First, introduce Lina to the local oysters and clams. That is always fun. Teaching a new person about such things, offering them one raw for eating-on-the-spot, that sort of thing. Old geezer-type fun, ya know?
“Aach! I don’t think so. Do you eat them raw, David?”
“No. Not really. Only when I feel the need to assert my manhood. Sadly, I don’t feel that way much anymore. I prefer them cooked. I like cuddling more, too”. (Hmmmmmm, maybe I should be eating more raw oysters, after all?)
While Sal and Lina went on a killing spree, I raked up sea-weed for later mulching into the garden. At this time of the year the kelp is ‘unattached’ and easily raked up. I filled buckets and dumped them into a larger receptacle nearer the beach. Gathered a hundredweight and heaved it up the rocks to where the high-line will haul it up to the garden area. Not much of a story, really. But that is what we did.
Well, the story has a smidge of drama; the Old Pudding hurt her back yesterday and her boots leaked today. They filled, actually. Miserable way to start the morning. So she was being a trooper schlepping in the mud. She just keeps on truckin’. Maybe I saw one less smile over the work-time. Maybe not.
Rubber ‘wellies’ are hugely important out here and most of the ones on offer at the stores are junk. Mind you, the ‘junk’ is cheap and lasts a year so there is always a reluctance to invest five to six times as much in something better. I mean, at our age, are we really bothering much with investing for the future?
Well, short term, perhaps; tomorrow’s dinner is in the bucket siphoning itself clean of sand and the oysters are milling about awaiting their fate in the same bucket of Sal’s great home-made chowder. Man, that is gonna be good! Clam chowder futures – the best investment we ever made.
But all is not entirely well. I have a wind generator and we have had a lot of wind. I thought my batteries would be topped up. They were not, not quite. Went out to the shed-that-requires-brains and looked at the gauges. The old ammeter indicated that nothing was happening. Damn!
The windgen is spinning for all it is worth and no juice seems to be coming out. Not good.

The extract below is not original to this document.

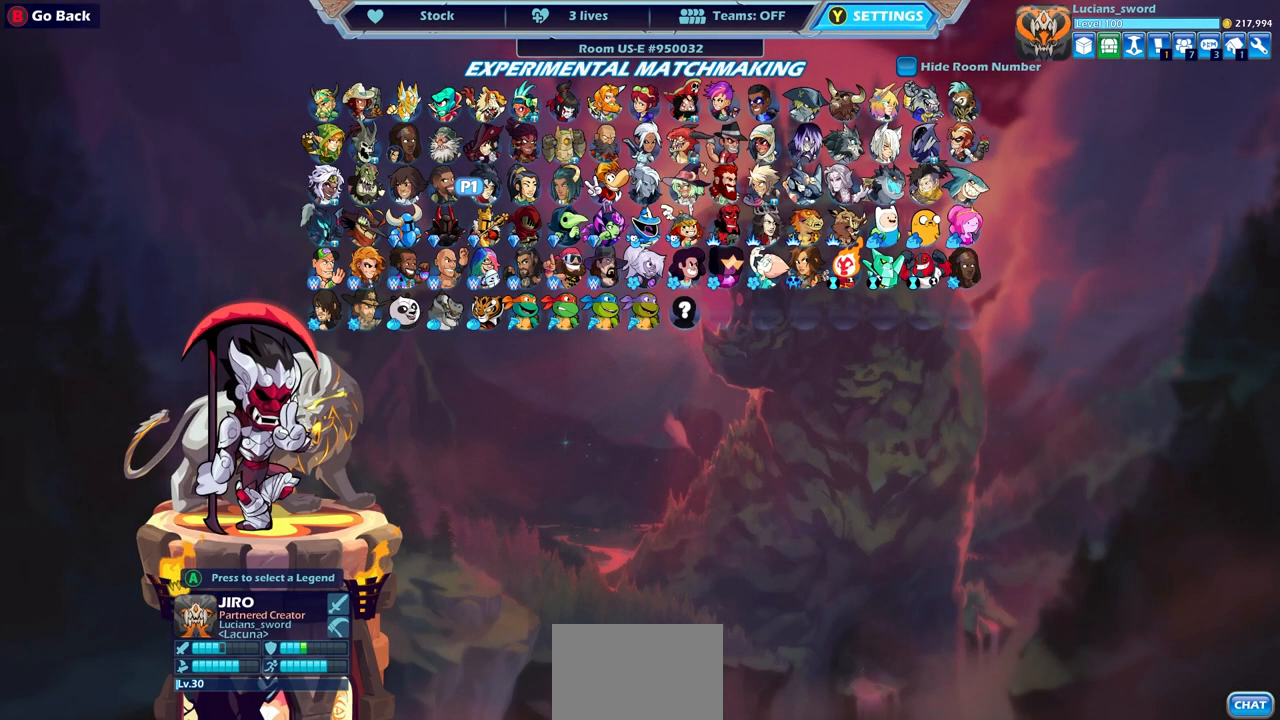
{"buttons": [], "left_stick": "center", "right_stick": "center", "events": []}
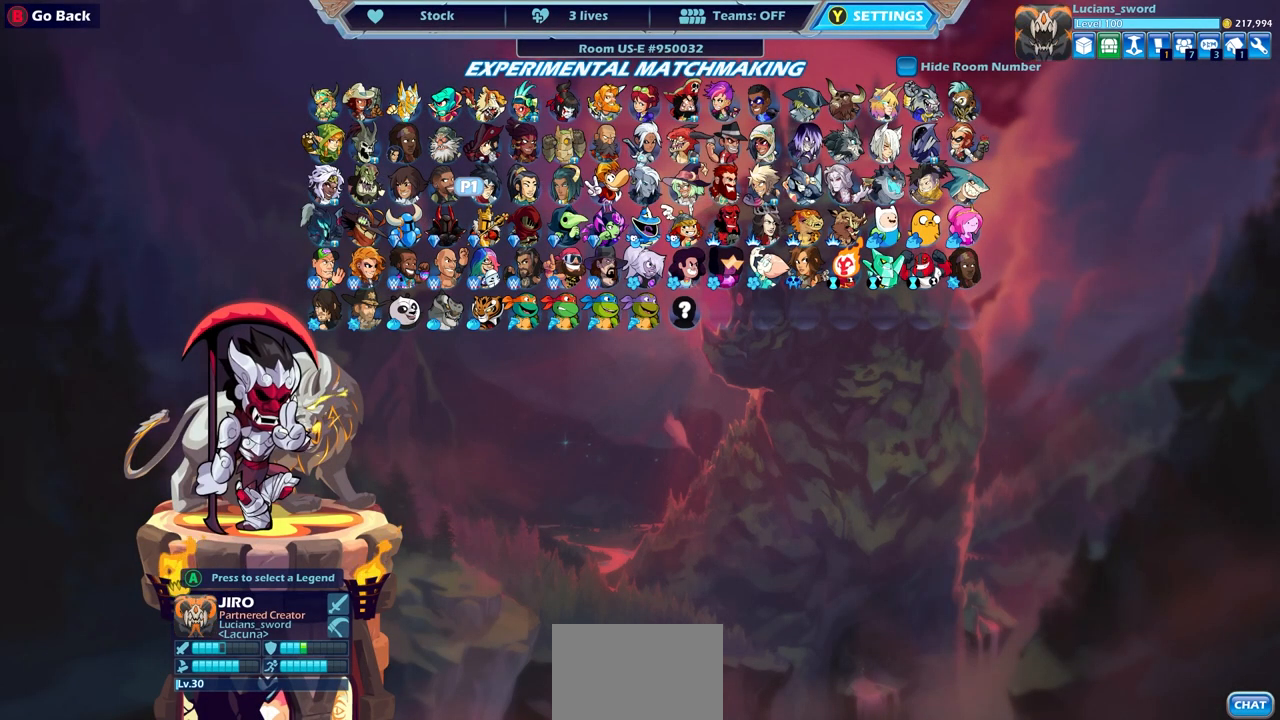
{"buttons": [], "left_stick": "center", "right_stick": "center", "events": []}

And that pretty much determines my schedule for the day…… I’ll get back to you on this.
………………………..and, I am back.
Seems the gauge is whacked. The juice was flowing (so said the other gauge: the multimeter) but the gauge in the shed was sleeping. Which gave me a thought……………….
So, I had a nap.
It was good. Didn’t sleep much, tho. The gals were hard at it and banging things around but, if you are horizontal (and they are not), there is not much room for complaint so I just enjoyed what peace there was (not much) and the hour or so release from the rigours of gravity. The way I figure it: it is gravity that kills you. I mean, think about it….every dead person is horizontal. Coincidence?
I gotta say: one of my greatest pleasures living up here is being able to think. Or, better put, having the time to just sit there and slowly think something out. It is a real treat.
Don’t get me wrong; little is the better for all this thinking. If anything, less just gets done. But I am OK with that. Just thinking is a pleasure.
One of my neighbours confided in me last week or so that she, too, valued and enjoyed the freedom to just sit and think. She described it as I would have. I guess it is a country thing. I sure don’t recall having a lot of time to think when I was in the city.
But, of course, you knew me then and probably noticed that.